Caution: This Drama Sex Story contains strong sexual content, including Ma/Fa Coercion Consensual Drunk/Drugged NonConsensual Romantic BiSexual Heterosexual Fiction Cheating Cuckold Sharing Slut Wife Wife Watching Wimp Husband RAAC DomSub Humiliation Light Bond Rough Spanking Gang Bang Group Sex Swinging Interracial Black Male White Male Oriental Male White Couple Anal Sex Cream Pie Double Penetration Exhibitionism Facial Fisting Masturbation Oral Sex Spitting Squirting Voyeurism Public Sex Prostitution
Be that as it may, life went on. For Annette it was beautiful, like her — full of discoveries in her inner universe. For the old man it was as frightening and cramped as he was himself.
He who never learned in his youth finds his old age unbearably dull. Being an old scarecrow, Omar lived the life of a scarecrow. The neighborhood teens who used to torment the homeless, and were upset when the vagrants were chased away, switched their attention to Omar. Short, hunched, awkward, he was a perfect target. There was something about him that provoked aggression in people — not only in Yuri and the teenagers. Most of those who dealt with him soon felt a heavy irritation and even disgust. When you see a cockroach scuttling across the floor, you just want to crush it, don’t you? Even Omar’s old age inspired no respect. An old goat is still a goat.
On the day I want to tell You about, when morning was only just beginning, on tiptoe, to paint the clouds with color, Omar had just experienced a truly heavenly pleasure, masturbating to the memory of Annette standing before him in her underwear. He felt as if he were drifting in a sea of light ... But everything ends. He climaxed, and arousal gave way to cottony indifference. You pay for everything. With his demonic little entertainments, the old man was stealing energy from his own future. And payment arrived — in the form of three teenagers.
Omar was sweeping fallen leaves when they walked up.
“Hey, goat!” one of them called. “Gathering your lunch? Goats like grass and leaves.”
“The old goat’s still pretending he’s a person,” said another. “Pretending he’s a janitor.”
“Goat, don’t stay quiet!” the third shouted. “Or I might decide you’re busy thinking bad things about us!”
The boys burst out laughing. Omar clenched his teeth.
Stupid kids, he thought. Back home teenagers respected their elders. These little devils only respect strength.
That last bit hurt the most, because he felt no strength in himself at all. His path had always been one of animal cunning without limits, of lies. The problem is, there are situations in life where no trick will help — you need courage and strength. And in those situations, all of Omar’s helplessness, all his weakness, crawled out into the light. He felt it and raged at the truth he usually kept carefully hidden from himself.
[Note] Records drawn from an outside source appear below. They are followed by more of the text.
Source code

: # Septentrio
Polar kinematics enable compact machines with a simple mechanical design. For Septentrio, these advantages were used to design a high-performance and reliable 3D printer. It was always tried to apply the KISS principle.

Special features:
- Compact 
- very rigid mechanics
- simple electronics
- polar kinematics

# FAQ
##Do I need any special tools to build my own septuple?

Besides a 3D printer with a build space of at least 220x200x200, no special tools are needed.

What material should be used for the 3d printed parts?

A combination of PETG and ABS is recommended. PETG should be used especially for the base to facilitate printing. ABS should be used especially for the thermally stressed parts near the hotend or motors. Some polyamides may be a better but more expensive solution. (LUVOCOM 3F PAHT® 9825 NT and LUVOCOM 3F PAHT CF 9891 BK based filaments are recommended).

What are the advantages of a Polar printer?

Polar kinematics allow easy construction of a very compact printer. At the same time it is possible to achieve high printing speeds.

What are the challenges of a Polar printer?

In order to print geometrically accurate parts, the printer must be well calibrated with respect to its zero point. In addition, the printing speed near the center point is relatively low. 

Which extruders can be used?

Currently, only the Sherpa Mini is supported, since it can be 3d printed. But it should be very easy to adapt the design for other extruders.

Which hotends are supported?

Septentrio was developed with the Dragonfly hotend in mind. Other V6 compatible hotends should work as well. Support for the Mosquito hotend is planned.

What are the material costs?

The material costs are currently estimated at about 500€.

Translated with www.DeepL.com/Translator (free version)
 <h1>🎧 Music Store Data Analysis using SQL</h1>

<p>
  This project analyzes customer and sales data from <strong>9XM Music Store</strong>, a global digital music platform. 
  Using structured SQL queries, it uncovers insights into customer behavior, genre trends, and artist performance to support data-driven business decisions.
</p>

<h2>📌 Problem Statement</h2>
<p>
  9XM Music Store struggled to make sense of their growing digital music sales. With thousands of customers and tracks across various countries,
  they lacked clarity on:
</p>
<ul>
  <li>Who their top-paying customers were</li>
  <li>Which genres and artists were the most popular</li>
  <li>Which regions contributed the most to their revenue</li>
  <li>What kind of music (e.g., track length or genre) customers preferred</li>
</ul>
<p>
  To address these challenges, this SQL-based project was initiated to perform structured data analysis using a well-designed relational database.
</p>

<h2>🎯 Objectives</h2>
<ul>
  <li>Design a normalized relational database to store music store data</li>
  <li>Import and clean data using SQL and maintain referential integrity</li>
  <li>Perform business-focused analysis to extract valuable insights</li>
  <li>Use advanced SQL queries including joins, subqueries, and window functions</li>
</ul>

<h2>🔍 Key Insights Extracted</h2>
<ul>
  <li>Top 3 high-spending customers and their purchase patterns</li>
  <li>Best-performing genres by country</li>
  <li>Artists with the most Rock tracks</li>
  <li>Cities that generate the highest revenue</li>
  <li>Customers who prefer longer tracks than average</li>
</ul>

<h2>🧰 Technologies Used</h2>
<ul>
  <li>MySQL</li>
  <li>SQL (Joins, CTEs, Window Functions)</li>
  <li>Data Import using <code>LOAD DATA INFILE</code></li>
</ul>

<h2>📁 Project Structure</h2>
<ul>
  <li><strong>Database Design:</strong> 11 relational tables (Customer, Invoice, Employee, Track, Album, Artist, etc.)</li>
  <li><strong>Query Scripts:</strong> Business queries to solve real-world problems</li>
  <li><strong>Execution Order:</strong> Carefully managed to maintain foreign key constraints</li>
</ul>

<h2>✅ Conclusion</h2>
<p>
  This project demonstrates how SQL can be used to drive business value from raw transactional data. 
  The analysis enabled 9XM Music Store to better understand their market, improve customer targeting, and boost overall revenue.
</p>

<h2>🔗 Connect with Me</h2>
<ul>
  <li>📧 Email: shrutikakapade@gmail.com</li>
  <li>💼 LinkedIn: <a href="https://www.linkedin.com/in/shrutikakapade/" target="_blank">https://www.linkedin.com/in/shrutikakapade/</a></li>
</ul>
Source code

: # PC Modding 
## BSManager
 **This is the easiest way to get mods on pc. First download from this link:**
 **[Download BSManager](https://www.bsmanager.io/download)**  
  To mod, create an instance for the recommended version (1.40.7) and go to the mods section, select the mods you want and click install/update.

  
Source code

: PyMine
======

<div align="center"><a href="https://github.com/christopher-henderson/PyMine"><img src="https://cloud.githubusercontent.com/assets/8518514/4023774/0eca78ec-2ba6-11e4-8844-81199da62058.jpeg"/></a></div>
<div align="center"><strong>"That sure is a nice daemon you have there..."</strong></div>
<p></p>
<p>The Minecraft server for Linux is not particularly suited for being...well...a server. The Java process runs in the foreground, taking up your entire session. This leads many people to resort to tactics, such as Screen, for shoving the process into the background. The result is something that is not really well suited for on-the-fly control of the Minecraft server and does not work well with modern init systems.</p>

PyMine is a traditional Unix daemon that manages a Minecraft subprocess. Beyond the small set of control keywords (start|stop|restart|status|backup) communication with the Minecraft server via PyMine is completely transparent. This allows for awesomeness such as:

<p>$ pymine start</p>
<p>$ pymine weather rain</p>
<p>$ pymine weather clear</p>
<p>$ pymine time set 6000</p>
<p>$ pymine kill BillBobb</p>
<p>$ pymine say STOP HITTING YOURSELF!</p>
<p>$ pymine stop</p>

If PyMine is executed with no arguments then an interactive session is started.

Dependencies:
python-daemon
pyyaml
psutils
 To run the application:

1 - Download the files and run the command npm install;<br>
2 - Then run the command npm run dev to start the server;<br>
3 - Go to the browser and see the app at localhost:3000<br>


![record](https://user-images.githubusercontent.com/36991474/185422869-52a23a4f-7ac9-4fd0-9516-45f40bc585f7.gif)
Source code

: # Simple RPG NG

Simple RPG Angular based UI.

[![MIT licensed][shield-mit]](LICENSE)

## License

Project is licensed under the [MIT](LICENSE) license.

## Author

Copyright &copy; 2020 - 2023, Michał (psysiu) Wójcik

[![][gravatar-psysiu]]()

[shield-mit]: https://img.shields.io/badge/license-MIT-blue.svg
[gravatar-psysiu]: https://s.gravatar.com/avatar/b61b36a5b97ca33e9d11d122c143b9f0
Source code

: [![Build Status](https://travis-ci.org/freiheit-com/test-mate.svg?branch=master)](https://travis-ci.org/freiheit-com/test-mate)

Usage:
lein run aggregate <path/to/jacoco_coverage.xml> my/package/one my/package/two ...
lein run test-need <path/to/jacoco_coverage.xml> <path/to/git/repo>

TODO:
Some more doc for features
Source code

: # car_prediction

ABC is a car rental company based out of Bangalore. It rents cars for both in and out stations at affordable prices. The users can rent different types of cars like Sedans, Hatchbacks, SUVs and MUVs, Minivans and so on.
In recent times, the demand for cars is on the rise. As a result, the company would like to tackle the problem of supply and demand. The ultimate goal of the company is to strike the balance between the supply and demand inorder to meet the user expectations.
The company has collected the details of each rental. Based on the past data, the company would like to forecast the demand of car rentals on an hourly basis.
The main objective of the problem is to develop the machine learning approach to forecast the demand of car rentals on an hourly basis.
Omar hadn’t been like this from birth. He became this way. First there was only his cynicism — long, unbroken cynicism. But cynicism is emptiness. And emptiness always fills with weeds. He’d tried to hide in cynicism and burned up in it. First, he decided that honesty and sincerity were optional. Then he learned that kindness was an unaffordable luxury. That promiscuity and depravity would not bring down divine punishment. Finally, that it wasn’t necessary to be brave; better to be smart enough to avoid conflict. Concession after concession, until all that was left of his conscience was ash. And with the years Omar realized he could no longer be brave, kind, moral, honest. Nature doesn’t tolerate excess. Anything left unused atrophies, dies. At some point Omar’s feelings turned into panic. They were best described by a line of poetry: “I’m terrified, for the soul slips away, like youth and like love...” And then even that passed. What doesn’t exist can’t hurt. And he began his walk through the darkness with his eyes shut.